Yahyatabar Mohammad, Jouvet Philippe, Cheriet Farida
Annu Int Conf IEEE Eng Med Biol Soc. 2020 Jul;2020:1242-1245. doi: 10.1109/EMBC44109.2020.9176033.
Automatic and accurate lung segmentation in chest X-ray (CXR) images is fundamental for computer-aided diagnosis systems since the lung is the region of interest in many diseases and also it can reveal useful information by its contours. While deep learning models have reached high performances in the segmentation of anatomical structures, the large number of training parameters is a concern since it increases memory usage and reduces the generalization of the model. To address this, a deep CNN model called Dense-Unet is proposed in which, by dense connectivity between various layers, information flow increases throughout the network. This lets us design a network with significantly fewer parameters while keeping the segmentation robust. To the best of our knowledge, Dense-Unet is the lightest deep model proposed for the segmentation of lung fields in CXR images. The model is evaluated on the JSRT and Montgomery datasets and experiments show that the performance of the proposed model is comparable with state-of-the-art methods.

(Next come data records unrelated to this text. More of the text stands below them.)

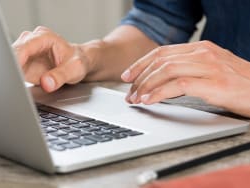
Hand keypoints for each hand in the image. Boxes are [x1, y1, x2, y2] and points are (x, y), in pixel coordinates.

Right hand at [12, 26, 91, 91]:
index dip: (16, 61)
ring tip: (15, 87)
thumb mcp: (75, 69)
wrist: (78, 63)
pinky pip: (13, 71)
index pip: (23, 47)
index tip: (13, 74)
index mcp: (44, 37)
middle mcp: (31, 41)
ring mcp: (26, 52)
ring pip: (10, 62)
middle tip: (13, 84)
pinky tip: (17, 87)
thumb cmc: (78, 61)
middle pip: (12, 54)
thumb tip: (46, 83)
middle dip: (11, 68)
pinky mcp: (23, 64)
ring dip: (11, 75)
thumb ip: (60, 76)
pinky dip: (13, 79)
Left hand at [121, 40, 249, 116]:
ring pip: (165, 71)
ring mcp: (208, 66)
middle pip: (160, 60)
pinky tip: (150, 100)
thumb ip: (189, 69)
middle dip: (139, 76)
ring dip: (146, 86)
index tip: (128, 75)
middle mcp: (203, 53)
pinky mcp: (213, 83)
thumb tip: (163, 80)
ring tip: (135, 98)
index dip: (141, 63)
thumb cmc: (239, 84)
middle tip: (128, 92)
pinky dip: (159, 93)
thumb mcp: (212, 69)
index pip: (162, 52)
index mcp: (200, 48)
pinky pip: (177, 86)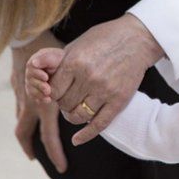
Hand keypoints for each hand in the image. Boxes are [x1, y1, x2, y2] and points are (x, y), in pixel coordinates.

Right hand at [10, 30, 68, 172]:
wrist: (30, 35)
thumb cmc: (56, 52)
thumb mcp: (68, 71)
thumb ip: (77, 90)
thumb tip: (87, 109)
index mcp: (44, 104)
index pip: (48, 136)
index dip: (55, 153)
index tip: (62, 168)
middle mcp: (30, 102)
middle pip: (24, 132)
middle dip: (30, 147)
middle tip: (36, 158)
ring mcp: (20, 95)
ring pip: (21, 120)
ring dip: (26, 133)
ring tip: (32, 145)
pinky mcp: (16, 86)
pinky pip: (20, 105)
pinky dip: (25, 114)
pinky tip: (30, 119)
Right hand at [25, 48, 65, 103]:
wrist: (68, 69)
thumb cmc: (62, 60)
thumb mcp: (57, 56)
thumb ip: (46, 58)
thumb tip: (33, 63)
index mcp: (35, 61)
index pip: (31, 67)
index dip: (37, 74)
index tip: (46, 78)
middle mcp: (31, 72)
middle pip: (30, 80)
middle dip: (39, 85)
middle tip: (48, 90)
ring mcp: (32, 82)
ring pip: (31, 89)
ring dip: (39, 94)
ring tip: (48, 96)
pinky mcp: (36, 91)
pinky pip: (35, 96)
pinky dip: (41, 99)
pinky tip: (48, 100)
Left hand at [48, 13, 163, 145]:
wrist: (137, 39)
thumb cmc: (105, 38)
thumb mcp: (78, 44)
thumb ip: (60, 62)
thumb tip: (41, 76)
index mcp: (74, 62)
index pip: (52, 91)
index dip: (51, 94)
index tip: (57, 91)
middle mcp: (88, 77)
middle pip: (64, 105)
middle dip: (63, 104)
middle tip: (70, 98)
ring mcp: (105, 90)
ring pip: (78, 116)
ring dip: (73, 116)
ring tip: (76, 110)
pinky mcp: (119, 100)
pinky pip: (99, 124)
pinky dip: (86, 135)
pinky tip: (77, 140)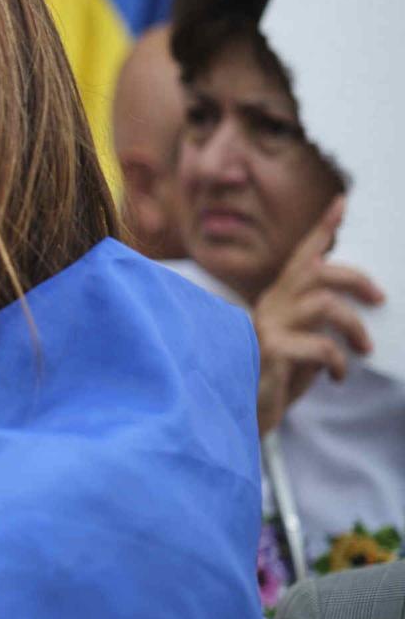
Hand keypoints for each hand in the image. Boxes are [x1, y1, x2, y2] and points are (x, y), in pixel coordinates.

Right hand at [253, 196, 384, 433]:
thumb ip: (316, 324)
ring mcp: (268, 327)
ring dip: (354, 326)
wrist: (238, 415)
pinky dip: (337, 360)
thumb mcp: (300, 345)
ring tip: (363, 348)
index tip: (342, 203)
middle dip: (357, 279)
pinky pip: (320, 345)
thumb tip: (358, 309)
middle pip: (318, 272)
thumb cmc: (274, 381)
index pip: (301, 257)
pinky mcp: (271, 351)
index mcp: (276, 301)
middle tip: (379, 300)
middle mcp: (270, 307)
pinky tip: (336, 376)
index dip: (322, 229)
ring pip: (325, 304)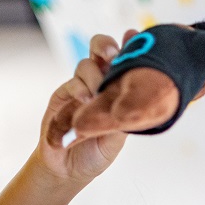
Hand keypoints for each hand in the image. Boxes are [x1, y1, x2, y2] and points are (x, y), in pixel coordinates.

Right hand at [35, 31, 135, 182]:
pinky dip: (79, 89)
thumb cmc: (98, 150)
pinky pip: (71, 85)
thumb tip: (142, 95)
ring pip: (85, 65)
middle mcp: (97, 81)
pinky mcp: (61, 97)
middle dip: (106, 45)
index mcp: (115, 86)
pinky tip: (86, 99)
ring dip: (95, 75)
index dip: (128, 44)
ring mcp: (78, 87)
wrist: (69, 170)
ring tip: (99, 93)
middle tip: (114, 55)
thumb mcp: (120, 133)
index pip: (122, 58)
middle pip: (99, 48)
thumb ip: (126, 112)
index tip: (133, 35)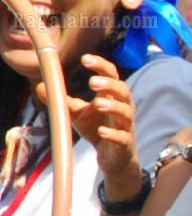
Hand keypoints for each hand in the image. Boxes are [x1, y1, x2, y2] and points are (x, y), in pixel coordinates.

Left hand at [40, 54, 138, 178]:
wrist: (112, 156)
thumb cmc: (96, 128)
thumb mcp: (77, 113)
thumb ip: (63, 100)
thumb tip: (41, 85)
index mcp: (112, 97)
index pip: (111, 76)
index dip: (101, 66)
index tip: (85, 59)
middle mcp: (122, 108)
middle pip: (124, 91)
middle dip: (110, 85)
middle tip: (92, 82)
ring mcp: (125, 126)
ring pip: (126, 113)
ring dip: (114, 107)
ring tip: (98, 104)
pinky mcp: (125, 144)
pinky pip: (123, 137)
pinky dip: (113, 134)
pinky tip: (102, 131)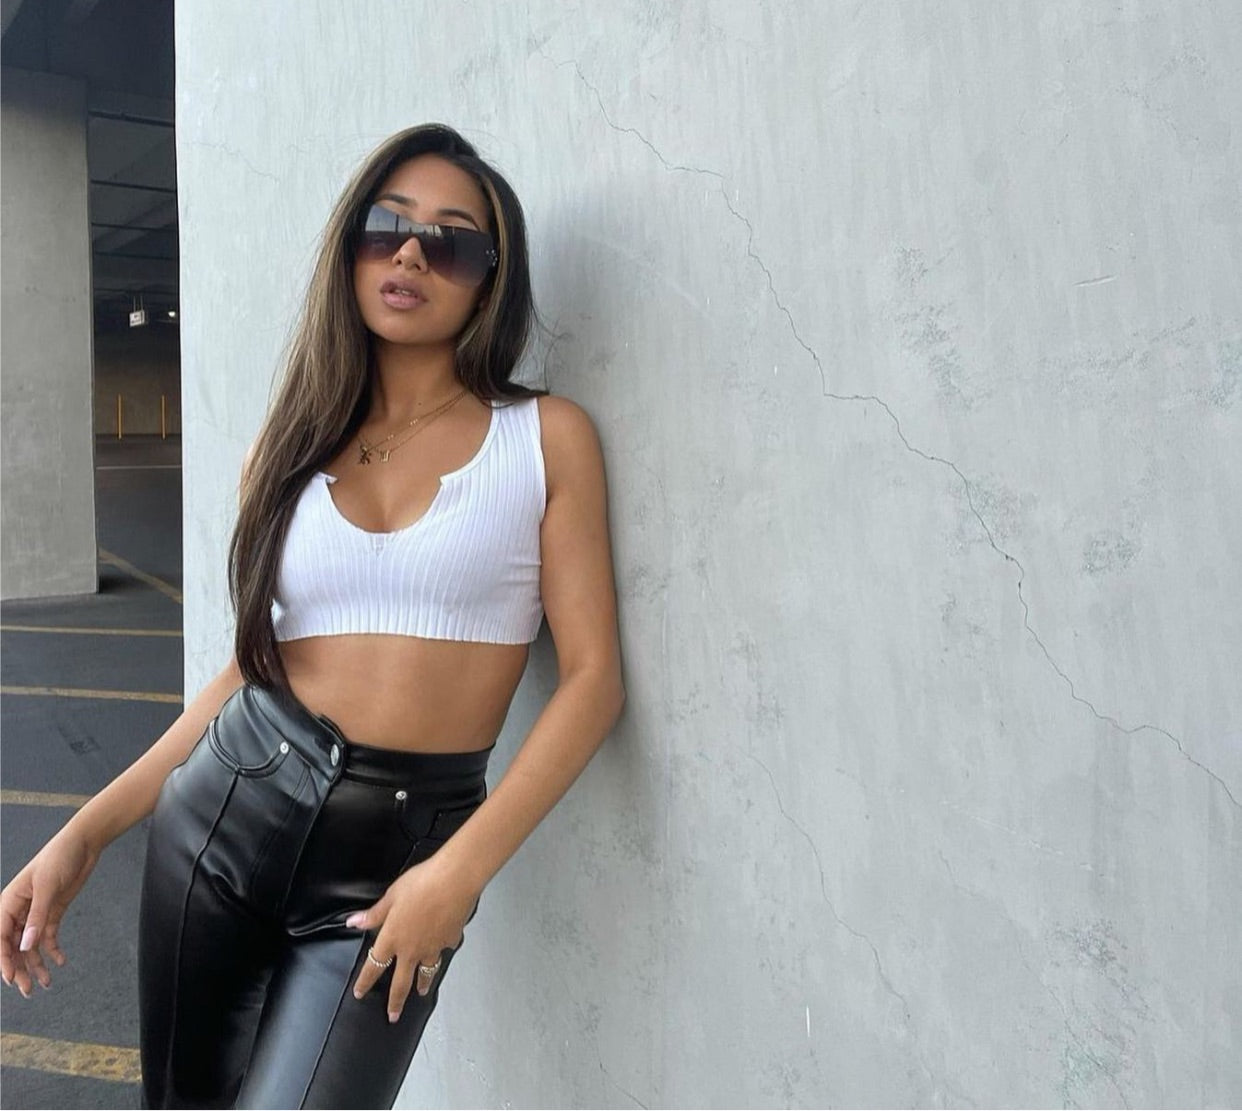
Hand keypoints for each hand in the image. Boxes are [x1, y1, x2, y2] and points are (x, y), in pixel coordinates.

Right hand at [1, 828, 99, 996]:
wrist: (82, 843)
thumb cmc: (59, 858)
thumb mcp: (47, 887)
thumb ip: (37, 917)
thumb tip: (26, 946)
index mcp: (8, 903)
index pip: (0, 937)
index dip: (3, 960)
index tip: (11, 979)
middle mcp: (19, 911)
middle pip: (14, 946)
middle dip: (20, 968)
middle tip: (29, 990)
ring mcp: (36, 913)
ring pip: (30, 945)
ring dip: (36, 964)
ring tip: (46, 984)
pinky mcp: (53, 912)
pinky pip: (48, 937)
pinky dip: (53, 950)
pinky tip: (61, 962)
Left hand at [346, 854, 478, 1023]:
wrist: (454, 881)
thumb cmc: (423, 883)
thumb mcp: (392, 895)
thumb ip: (374, 914)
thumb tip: (354, 922)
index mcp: (392, 938)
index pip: (374, 967)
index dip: (365, 982)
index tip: (360, 992)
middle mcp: (412, 949)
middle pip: (401, 983)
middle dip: (395, 1001)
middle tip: (393, 1015)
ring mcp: (433, 947)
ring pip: (425, 973)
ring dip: (423, 984)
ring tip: (423, 991)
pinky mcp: (450, 940)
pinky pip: (445, 949)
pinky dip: (443, 950)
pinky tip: (445, 947)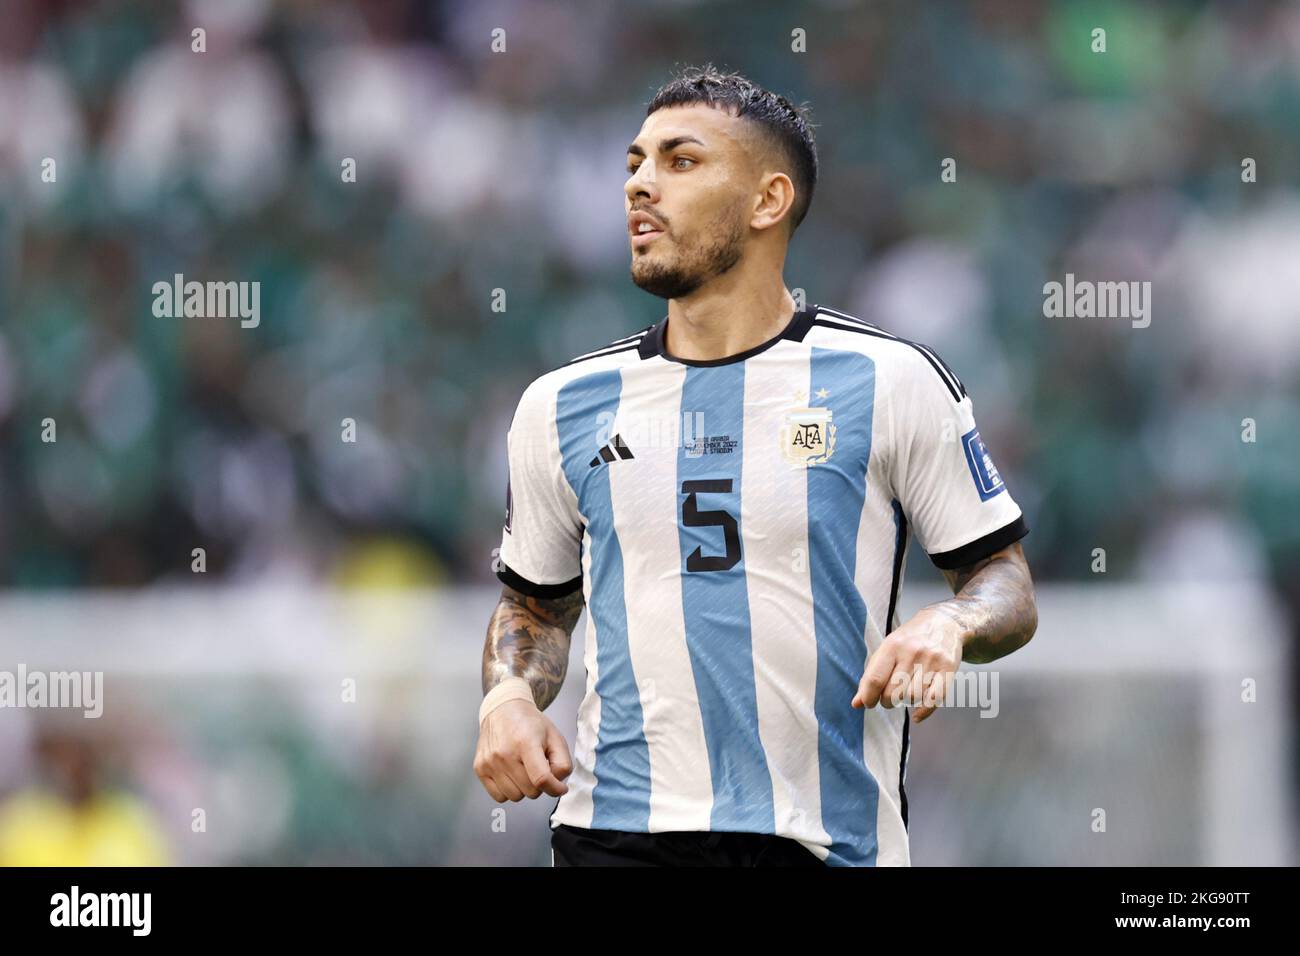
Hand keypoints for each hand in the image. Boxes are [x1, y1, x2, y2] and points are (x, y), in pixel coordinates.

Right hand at [473, 699, 573, 800]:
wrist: (502, 710)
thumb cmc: (530, 724)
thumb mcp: (555, 736)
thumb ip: (563, 762)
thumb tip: (558, 784)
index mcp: (526, 742)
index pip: (541, 778)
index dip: (555, 788)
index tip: (560, 788)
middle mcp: (504, 753)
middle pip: (530, 791)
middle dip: (540, 785)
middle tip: (538, 769)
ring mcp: (490, 762)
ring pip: (515, 797)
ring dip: (523, 788)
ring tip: (524, 770)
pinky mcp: (479, 768)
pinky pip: (499, 796)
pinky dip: (508, 790)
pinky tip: (511, 774)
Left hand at [852, 605, 963, 722]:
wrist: (944, 622)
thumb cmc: (910, 640)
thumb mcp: (887, 649)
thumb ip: (871, 676)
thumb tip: (856, 704)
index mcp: (892, 646)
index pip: (875, 679)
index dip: (868, 697)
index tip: (869, 703)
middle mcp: (911, 652)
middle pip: (893, 692)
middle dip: (886, 702)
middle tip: (888, 699)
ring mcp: (931, 661)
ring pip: (913, 697)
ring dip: (906, 703)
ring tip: (905, 695)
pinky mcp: (948, 669)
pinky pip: (935, 699)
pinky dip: (923, 711)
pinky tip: (917, 714)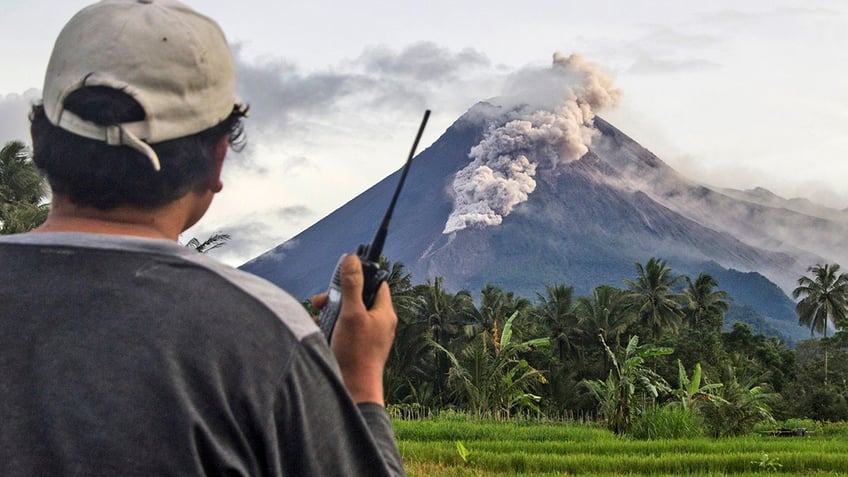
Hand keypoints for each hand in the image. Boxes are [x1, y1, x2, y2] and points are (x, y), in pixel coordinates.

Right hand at [315, 255, 396, 404]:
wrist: (353, 391)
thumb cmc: (356, 354)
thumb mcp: (351, 313)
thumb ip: (351, 285)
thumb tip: (352, 259)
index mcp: (384, 313)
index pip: (377, 284)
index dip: (361, 276)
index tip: (343, 273)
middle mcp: (378, 324)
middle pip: (357, 299)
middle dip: (336, 297)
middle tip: (320, 302)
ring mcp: (367, 338)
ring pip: (346, 315)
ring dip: (329, 314)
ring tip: (317, 319)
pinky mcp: (354, 349)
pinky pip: (341, 331)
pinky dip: (329, 329)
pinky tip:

在胸部X光(CXR)图像中实现自动且准确的肺部分割,对于计算机辅助诊断系统而言至关重要,因为肺部是许多疾病的关注区域,而且其轮廓也能揭示有用信息。虽然深度学习模型在解剖结构分割方面已取得了高性能,但大量的训练参数令人担忧,因为这会增加内存使用并降低模型的泛化能力。为解决这一问题,提出了一种名为Dense-Unet的深度卷积神经网络(CNN)模型,通过各层之间的密集连接,信息流在整个网络中得以增加。这使我们能够设计出一个参数显著更少的网络,同时保持分割的稳健性。据我们所知,Dense-Unet是为CXR图像中的肺野分割所提出的最轻量级深度模型。该模型在JSRT和蒙哥马利数据集上进行了评估,实验表明所提模型的性能与当前最先进的方法相当。